La Banque a abaissé ses prévisions pour les pays en développement, et elle a ramené son estimation du taux de croissance à 4,8 % pour l'année et non plus 5,3 % comme elle l'avait indiqué en janvier. Il semblerait néanmoins que la croissance doive se raffermir pour atteindre un rythme de 5,4 % en 2015 et de 5,5 % en 2016. La Chine devrait afficher un taux de croissance de 7,6 % cette année, mais ce résultat dépendra du succès de ses efforts de rééquilibrage. Un atterrissage brutal de l'économie chinoise aurait des répercussions largement ressenties à l'échelle de l'Asie.

Malgré la faiblesse des résultats obtenus au premier trimestre par les États-Unis, la situation se redresse dans les pays à revenu élevé, qui devraient afficher un taux de croissance de 1,9 % en 2014, puis de 2,4 % en 2015 et de 2,5 % en 2016. La zone euro est bien placée pour enregistrer une croissance de 1,1 % cette année, tandis que l'économie des États-Unis, qui s'est contractée au premier trimestre par suite de graves intempéries, devrait s'accroître de 2,1 % sur l'année (contre 2,8 % selon les prévisions antérieures).

Le rythme d'expansion de l'économie mondiale devrait s'accélérer tout au long de 2014 pour atteindre 2,8 %, puis 3,4 % en 2015 et 3,5 % en 2016 La croissance mondiale, pondérée en fonction de la parité du pouvoir d'achat de 2010, serait de 3,4 %, de 4,0 % et de 4,2 % respectivement pour 2014, 2015 et 2016. . Les pays à revenu élevé seront à l'origine d'environ la moitié de la croissance mondiale en 2015 et en 2016, contre moins de 40 % en 2013.

L'accélération du rythme de la croissance des pays à revenu élevé donnera une forte impulsion aux pays en développement. Ces pays devraient, selon les projections, accroître la demande mondiale de 6 300 milliards de dollars au cours des trois prochaines années, soit un montant nettement plus élevé que l'injection supplémentaire de 3 900 milliards de dollars qu'ils ont effectué au cours des trois dernières années et supérieur à la contribution attendue des pays en développement.

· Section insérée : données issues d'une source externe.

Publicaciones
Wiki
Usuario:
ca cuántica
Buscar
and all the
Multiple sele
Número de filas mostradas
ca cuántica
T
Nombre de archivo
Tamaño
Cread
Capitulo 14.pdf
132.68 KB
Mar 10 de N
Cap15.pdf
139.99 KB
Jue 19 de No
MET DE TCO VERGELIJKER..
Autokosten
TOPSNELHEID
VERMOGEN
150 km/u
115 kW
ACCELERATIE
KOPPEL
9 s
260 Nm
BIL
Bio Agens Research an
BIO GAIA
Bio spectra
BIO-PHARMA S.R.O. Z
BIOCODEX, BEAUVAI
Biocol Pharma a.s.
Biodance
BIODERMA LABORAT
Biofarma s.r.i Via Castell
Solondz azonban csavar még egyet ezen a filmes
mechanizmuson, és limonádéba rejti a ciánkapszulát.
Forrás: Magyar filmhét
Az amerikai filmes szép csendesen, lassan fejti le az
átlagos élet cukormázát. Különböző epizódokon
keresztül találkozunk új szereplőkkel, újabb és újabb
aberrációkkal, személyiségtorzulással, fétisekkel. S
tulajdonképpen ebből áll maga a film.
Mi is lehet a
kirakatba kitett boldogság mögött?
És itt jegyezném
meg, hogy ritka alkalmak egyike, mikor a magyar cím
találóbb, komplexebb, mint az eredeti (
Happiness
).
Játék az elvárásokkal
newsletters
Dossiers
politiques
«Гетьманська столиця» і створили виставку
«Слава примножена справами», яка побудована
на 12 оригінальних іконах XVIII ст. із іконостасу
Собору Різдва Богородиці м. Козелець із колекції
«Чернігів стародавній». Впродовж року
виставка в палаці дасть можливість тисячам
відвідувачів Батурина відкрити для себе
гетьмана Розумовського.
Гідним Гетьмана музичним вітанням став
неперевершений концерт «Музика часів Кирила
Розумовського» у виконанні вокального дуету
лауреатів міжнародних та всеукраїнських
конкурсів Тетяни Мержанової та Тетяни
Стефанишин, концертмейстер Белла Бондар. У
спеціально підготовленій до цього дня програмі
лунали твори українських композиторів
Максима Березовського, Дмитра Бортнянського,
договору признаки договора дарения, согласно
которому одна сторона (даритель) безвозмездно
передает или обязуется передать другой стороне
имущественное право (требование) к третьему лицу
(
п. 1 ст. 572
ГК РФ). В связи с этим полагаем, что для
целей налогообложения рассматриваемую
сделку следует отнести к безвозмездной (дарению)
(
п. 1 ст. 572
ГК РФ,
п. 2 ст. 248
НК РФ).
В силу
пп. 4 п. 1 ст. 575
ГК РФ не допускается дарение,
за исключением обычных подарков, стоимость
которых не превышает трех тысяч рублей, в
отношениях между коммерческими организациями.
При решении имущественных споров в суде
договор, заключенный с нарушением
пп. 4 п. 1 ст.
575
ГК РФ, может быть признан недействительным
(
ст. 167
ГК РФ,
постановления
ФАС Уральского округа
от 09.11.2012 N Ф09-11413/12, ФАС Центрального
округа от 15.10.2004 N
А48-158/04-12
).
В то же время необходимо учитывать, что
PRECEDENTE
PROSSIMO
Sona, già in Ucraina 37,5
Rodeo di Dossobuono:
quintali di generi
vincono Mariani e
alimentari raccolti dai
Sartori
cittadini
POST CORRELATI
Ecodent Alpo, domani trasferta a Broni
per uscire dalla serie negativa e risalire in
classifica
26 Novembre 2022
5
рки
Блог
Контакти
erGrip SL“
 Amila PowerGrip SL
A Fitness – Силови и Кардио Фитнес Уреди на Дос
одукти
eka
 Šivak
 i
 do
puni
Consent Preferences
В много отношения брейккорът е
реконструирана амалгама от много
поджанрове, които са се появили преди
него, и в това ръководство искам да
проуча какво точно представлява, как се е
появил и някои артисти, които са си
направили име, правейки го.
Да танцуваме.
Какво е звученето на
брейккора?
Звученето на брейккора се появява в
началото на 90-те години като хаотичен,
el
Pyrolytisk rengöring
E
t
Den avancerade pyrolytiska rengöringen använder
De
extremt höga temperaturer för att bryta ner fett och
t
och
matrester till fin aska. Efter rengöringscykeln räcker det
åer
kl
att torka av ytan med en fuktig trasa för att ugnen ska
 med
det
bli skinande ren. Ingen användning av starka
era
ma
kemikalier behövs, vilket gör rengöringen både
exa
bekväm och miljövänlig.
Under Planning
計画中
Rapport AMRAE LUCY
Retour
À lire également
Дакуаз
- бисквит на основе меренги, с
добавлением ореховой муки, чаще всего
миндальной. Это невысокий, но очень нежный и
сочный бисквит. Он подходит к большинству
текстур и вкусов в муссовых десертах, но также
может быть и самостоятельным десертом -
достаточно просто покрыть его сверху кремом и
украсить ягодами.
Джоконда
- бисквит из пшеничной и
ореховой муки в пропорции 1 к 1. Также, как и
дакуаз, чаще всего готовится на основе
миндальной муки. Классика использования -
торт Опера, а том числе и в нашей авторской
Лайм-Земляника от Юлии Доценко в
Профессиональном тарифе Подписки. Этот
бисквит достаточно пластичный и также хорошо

Les risques financiers à court terme sont désormais moins pressants, en partie parque les risques baissiers antérieurs se sont matérialisés sans provoquer d'importants bouleversements et parce que les ajustements économiques effectués au cours de l'année écoulée ont réduit les vulnérabilités. Les déficits des comptes courants de certaines des économies les plus durement touchées en 2013 et au début de 2014 ont diminué et les flux de capitaux destinés aux pays en développement ont repris. Les rendements des obligations ont diminué et les bourses sont remontées, pour atteindre dans certains cas des niveaux supérieurs à ceux affichés au début de l'année, même si ceux-ci sont souvent nettement inférieurs à ce qu'ils étaient il y a un an.

Les marchés restent nerveux, et la spéculation entourant le calendrier et l'ampleur de futures réorientations de la politique macroéconomique des pays à revenu élevé pourrait engendrer de nouveaux épisodes de volatilité. Plusieurs pays qui connaissent une forte inflation et affichent des déficits au titre de leurs comptes courants (Afrique du Sud, Brésil et Turquie) restent vulnérables. En effet, le récent assouplissement des conditions financières sur les marchés internationaux pourrait, de nouveau, avoir pour effet de promouvoir l'expansion du crédit et l'accroissement du déficit de leurs comptes courants, et de renforcer les vulnérabilités correspondantes.